More complete medical explanations are kept here for discussion with clinicians.

Symptoms

Symptoms may begin in the neonatal period or infancy, including feeding difficulties, recurrent vomiting, dehydration, hypoglycemia, low blood pressure, low sodium and high potassium, shock, and skin darkening. Some patients may also develop delayed puberty, hypogonadism, or fertility-related issues in childhood or adolescence. Infections, fever, vomiting, fasting, and surgery can trigger crises.

Diagnosis

Diagnosis combines blood sugar, electrolytes, cortisol, ACTH, renin-aldosterone axis findings, clinical presentation, and family history during acute episodes. Genetic testing for NR0B1 and other genes can help clarify subtype and family risk. Physicians also need to rule out other causes of primary adrenal insufficiency and congenital adrenal hyperplasia.

Treatment

Long-term management typically includes hormone replacement under endocrinology specialist guidance, stress-dosing plans, emergency instructions, and regular monitoring. Doses and adjustments should be determined by your physician based on age, weight, growth, blood pressure, electrolytes, and clinical status—do not change medications based on internet information.

Long-term Care

Follow-up focuses on growth and development, blood pressure, electrolytes, adrenal crisis prevention, puberty and gonadal function, bone health, and family emergency preparedness. Keep diagnosis documents, medication lists, emergency cards, and your physician's contact information accessible. Ensure schools and caregivers know when emergency care is needed.

Fertility and Family

Family members of X-linked cases can learn about carrier testing, male relative screening, prenatal diagnosis, and preimplantation genetic testing options through genetic counseling.
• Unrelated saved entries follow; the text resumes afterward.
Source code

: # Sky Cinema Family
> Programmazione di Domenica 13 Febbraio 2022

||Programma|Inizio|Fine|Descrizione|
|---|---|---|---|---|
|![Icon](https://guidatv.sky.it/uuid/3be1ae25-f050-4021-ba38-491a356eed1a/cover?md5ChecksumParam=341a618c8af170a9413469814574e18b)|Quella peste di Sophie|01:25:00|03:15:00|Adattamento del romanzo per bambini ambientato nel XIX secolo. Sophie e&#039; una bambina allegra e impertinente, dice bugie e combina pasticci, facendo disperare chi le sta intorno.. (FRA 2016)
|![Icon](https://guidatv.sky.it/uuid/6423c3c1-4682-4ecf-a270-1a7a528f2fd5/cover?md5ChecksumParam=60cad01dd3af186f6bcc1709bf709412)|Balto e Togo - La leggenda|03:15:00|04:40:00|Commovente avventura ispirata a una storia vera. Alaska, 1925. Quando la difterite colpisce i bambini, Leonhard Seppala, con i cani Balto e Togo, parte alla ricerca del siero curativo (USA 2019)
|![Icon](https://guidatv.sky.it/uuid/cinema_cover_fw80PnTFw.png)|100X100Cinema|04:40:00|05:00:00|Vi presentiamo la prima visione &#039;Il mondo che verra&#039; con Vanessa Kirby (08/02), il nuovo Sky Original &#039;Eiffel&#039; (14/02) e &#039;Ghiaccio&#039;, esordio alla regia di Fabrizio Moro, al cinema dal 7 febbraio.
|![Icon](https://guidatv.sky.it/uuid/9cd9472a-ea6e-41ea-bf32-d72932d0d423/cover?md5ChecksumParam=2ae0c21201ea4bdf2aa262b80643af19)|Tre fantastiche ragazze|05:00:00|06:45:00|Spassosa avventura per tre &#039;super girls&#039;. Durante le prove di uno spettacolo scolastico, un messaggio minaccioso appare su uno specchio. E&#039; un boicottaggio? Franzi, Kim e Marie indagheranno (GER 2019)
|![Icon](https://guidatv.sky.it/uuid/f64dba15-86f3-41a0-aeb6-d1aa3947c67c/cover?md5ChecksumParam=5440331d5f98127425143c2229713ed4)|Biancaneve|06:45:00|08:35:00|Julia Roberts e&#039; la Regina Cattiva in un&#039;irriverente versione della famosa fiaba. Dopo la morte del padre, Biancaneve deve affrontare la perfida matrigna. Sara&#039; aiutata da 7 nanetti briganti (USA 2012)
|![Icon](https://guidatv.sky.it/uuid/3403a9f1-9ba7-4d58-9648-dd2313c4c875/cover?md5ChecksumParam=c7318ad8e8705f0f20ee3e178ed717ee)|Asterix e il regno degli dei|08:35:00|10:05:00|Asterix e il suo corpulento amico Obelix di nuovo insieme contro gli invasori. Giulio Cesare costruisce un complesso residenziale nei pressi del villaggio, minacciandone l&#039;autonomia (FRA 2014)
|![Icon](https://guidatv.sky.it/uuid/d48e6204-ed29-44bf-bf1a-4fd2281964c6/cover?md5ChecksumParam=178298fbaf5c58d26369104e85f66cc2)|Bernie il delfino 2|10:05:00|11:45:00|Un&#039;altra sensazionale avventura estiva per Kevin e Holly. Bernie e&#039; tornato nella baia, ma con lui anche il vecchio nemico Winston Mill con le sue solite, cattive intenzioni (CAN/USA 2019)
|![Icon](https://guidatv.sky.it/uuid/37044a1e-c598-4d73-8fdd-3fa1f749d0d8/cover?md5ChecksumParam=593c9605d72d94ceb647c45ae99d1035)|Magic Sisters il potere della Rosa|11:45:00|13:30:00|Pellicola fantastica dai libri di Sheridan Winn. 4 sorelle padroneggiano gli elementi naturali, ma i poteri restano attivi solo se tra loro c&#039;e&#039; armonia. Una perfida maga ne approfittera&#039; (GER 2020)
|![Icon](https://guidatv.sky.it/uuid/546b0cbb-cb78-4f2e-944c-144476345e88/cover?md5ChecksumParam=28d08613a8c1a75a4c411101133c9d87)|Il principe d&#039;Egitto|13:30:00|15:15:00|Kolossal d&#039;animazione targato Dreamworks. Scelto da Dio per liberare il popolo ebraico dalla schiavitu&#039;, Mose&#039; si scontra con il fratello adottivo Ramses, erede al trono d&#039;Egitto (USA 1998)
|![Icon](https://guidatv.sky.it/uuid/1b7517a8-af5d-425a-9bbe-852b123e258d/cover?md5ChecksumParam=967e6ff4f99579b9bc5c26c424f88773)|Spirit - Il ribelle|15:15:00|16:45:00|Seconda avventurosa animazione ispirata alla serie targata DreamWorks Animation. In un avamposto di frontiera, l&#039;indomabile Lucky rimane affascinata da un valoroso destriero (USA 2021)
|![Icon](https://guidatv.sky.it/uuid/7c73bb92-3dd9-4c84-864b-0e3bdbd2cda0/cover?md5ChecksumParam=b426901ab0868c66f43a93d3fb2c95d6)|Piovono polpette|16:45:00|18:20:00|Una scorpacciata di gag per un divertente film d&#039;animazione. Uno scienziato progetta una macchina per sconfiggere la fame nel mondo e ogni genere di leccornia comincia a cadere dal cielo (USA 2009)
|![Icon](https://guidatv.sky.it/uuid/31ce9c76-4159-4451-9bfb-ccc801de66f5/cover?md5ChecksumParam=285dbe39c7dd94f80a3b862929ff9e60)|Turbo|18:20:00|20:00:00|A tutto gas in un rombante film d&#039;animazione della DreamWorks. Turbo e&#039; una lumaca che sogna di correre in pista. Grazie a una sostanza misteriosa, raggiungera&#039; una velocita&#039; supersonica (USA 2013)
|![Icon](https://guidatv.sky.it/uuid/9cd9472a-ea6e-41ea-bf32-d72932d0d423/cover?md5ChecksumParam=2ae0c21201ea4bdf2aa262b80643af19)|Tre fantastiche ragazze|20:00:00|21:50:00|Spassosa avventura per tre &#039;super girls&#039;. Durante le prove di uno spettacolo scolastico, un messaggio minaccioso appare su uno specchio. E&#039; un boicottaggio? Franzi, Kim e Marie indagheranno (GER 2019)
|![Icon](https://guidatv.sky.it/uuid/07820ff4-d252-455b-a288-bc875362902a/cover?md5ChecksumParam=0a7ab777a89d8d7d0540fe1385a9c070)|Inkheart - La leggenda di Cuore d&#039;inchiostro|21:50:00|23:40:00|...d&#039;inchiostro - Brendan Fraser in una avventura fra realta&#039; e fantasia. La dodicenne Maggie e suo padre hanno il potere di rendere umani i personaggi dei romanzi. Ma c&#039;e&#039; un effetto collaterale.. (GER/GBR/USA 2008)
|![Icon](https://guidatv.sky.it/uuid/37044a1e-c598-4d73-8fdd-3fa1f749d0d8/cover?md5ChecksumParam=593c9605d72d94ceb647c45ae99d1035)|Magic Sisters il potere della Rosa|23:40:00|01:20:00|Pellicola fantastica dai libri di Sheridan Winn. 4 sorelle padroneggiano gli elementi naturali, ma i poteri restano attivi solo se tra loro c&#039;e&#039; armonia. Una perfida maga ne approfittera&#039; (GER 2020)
Adult male patients may need evaluation of gonadal function and fertility-related concerns.

When to Seek Urgent Care

Severe vomiting with inability to eat, significant dehydration, hypoglycemia, altered consciousness, seizures, low blood pressure, shock, worsening mental status with fever or infection, or feeling unwell after possibly missing key medications—go to the emergency department immediately and report suspected or confirmed adrenal insufficiency.

Prognosis

Early recognition and appropriate replacement therapy can significantly reduce crisis risk; long-term outlook depends on crisis prevention, follow-up care, and management of puberty and gonadal function.